For picture-framing purposes, it is not appropriate to use these methods for absolute ratings, since "better" ratings are obtained with lower visible light transmission, which is not aesthetically desirable in a framing glazing. However, by including more art-damaging factors than UV radiation between 300 nm and 380 nm, these methods provide a more holistic relative ranking tool. For example, comparing a 99% and 92% UV-blocking glazing, would translate to 44% and 41%, respectively, under the KDF.

===How much UV filtering should a glazing have?===
The discussion on how much UV filtering is necessary in art framing is complex and controversial, driven by conflicting corporate interests. There have so far been no independent organizations, not tied to corporate sponsors, which have presented scientifically verifiable and conclusive evidence to the amount of UV filtering necessary for a glazing to both display and at the same time protect an artwork. On one hand, the issue is complicated by the varying amount of damaging light actually present in an indoor environment (from low-level indirect sources to direct daylight), and on the other hand by the fact that not only UV, but also visible light, damages an artwork. According to the National Fenestration Rating Council, only 40% of artwork fading is caused by UV radiation. The remaining damage comes from visible light, heat, humidity, and material chemistry. This means that increasing visible light transmission by an anti-reflective coating actually increases the amount of damaging radiation on an artwork.

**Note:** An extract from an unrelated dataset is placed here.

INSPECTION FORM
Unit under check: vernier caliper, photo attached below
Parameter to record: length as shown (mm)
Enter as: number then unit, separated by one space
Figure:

One of the most thorough and independent studies was conducted by the US Library of Congress in an effort to display and preserve the US Declaration of Independence. At first, it was decided to use special yellow Plexiglass UF3, which removes both the ultraviolet and blue end of the visible spectrum, with significant, but acceptable interference for viewing. Sealing the display by a chemically inert gas such as nitrogen, argon, or helium also aided its preservation. In 2001, the display of the US Declaration of Independence was revised to include a multi-laminated glazing for shatter resistance, with sol-gel interference-based multi-layer anti-reflective coatings on outer surfaces to improve the visibility of the document.

From the above evidence, it can be concluded that if preservation were the only goal of glazing, then only a dark, climate-controlled space would offer the best possible protection for an artwork, which can be exhibited once in every several years, while no glass at all provides a perfect displaying option. Therefore, for those artworks which are chosen to be displayed, the ideal amount of UV blocking should be as much as possible, without affecting the visible light transmission.

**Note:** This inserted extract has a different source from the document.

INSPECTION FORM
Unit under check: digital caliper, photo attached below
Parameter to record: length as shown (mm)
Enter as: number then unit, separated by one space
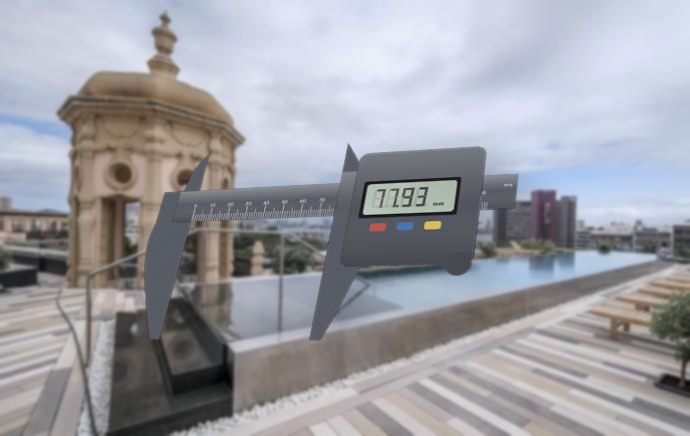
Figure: 77.93 mm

===Controlling UV lighting inside===
While determining how much UV light should be filtered by art glazing, it may also be important to consider the amount of UV light present inside a room or a building. Regular window glazing filters away a significant portion of the UV light, which originates from the sun.

The relative amounts of damaging light in equal quantities of light:

| Illumination | Relative Damage |
|---|---|
| Horizontal skylight, open | 100% |
| Horizontal skylight, window glass | 34% |

The above indicates that the damage level of even direct sunlight coming from the horizontal skylight is reduced to 36% by regular window glass. Due to the sun's changing position, even less direct light enters through side windows, and hanging an artwork away from direct sunlight reduces the exposure to potentially damaging direct sunlight even further.

Indoor lighting, especially fluorescent lighting, contains some UV Light. GELighting.com asserts that "UV exposure from sitting indoors under fluorescent lights at typical office light levels for an eight-hour workday is equivalent to just over one minute of exposure to the sun in Washington D.C., on a clear day in July." Additionally, the relative damage of incandescent light is 3 times less than that of fluorescent light. Since UV-filtering picture-framing glass does not protect against all damage factors, it is important to display framed artwork in a well-controlled environment to reduce the effects of heat, humidity, and visible light.